I had the vibration checked out last Friday, when I considered that it might be a blood pressure issue. I got booked for an MRI immediately and spent hours at the hospital. Ends up being nothing as sinister as the neurologist suspected, but it was an eye opener. (The vibration is still there, but I’ve made peace with it – that it’s just nerves. And probably the members of the household working on them. Except my husband, of course. He’d never work on my nerves. He is awesome. See, Etienne – told you I’ll write something about you today. Wink-wink.)
Moved from the confinement of my home (for the first time in over two months) to the confinement of the MRI machine, gave me so much to think about. Mostly whether they could see up my hospital gown, if I shaved properly, if anyone would notice the hairs on my big toes, how long before I’d go insane listening to the deafening beeps…

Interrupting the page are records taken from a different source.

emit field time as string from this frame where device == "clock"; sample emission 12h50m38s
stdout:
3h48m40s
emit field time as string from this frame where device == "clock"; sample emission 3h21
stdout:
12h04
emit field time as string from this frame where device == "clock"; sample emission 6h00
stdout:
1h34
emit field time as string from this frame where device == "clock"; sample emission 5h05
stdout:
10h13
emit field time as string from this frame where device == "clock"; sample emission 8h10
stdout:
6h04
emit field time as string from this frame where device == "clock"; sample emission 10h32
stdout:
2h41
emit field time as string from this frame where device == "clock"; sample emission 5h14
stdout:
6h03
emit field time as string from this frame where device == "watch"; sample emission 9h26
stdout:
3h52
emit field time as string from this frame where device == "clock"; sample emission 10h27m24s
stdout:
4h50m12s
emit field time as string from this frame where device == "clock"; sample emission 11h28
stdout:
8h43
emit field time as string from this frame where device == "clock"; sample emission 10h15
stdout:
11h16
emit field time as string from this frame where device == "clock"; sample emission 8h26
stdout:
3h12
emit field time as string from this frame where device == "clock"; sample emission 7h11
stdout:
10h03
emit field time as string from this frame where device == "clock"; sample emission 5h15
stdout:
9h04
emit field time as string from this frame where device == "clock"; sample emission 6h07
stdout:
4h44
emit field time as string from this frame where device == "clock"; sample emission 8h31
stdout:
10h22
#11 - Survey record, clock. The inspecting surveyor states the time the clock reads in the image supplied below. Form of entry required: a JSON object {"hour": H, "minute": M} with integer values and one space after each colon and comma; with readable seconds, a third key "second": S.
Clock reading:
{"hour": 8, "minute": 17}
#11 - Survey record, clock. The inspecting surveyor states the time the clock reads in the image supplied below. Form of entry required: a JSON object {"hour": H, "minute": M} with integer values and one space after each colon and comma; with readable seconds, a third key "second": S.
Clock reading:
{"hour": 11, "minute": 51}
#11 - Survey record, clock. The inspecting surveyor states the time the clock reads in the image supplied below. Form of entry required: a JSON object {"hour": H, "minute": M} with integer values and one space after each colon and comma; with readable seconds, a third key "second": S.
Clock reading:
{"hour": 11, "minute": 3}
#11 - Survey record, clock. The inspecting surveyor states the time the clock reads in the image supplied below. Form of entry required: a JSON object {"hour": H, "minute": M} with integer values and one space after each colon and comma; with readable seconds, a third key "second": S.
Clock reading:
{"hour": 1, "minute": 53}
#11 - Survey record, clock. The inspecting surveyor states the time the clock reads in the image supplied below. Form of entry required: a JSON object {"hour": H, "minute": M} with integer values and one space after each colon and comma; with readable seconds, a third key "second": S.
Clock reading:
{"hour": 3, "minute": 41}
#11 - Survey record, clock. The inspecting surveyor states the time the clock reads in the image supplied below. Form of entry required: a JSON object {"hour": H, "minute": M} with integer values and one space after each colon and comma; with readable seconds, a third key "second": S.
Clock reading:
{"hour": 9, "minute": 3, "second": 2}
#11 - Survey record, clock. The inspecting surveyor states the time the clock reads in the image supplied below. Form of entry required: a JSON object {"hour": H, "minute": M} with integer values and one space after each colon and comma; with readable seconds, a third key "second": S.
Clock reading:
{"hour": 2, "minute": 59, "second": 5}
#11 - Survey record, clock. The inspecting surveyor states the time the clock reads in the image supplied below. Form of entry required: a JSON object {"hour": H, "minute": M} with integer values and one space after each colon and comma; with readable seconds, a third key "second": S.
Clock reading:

During those hours, I wondered about the fears of the many people who were in there before me, expecting bad news. And what I would do in such a case… (Not that I was scared of my vibration turning into an emotional explosion, but I played out all the movie-like scenarios of imaginary people to pass the time.) I also did loads of mental checks – are my admin and filing in order, are all my bills paid, are my cupboards neat and tidy. I realised that none of those things would matter if one suddenly hears the time is short.
None of the material things we work so hard for and spend so much time on, would matter.
If my time is suddenly cut short, I would want to sell everything I worked so hard at accumulating for my children – and travel the world with my family. I would stop their schooling and just be with them. I would make daily videos of our time together. I would be fun mum.
And, as much as I thought that lockdown is totally curing that pre-lockdown guilt feeling of not spending enough time with my kids, I actually haven’t had enough of this yet. I’m going to treasure our forced time together, maybe sometimes bite my lip to help with the endurance, but wear my ankle monitor proudly – before our time is cut short.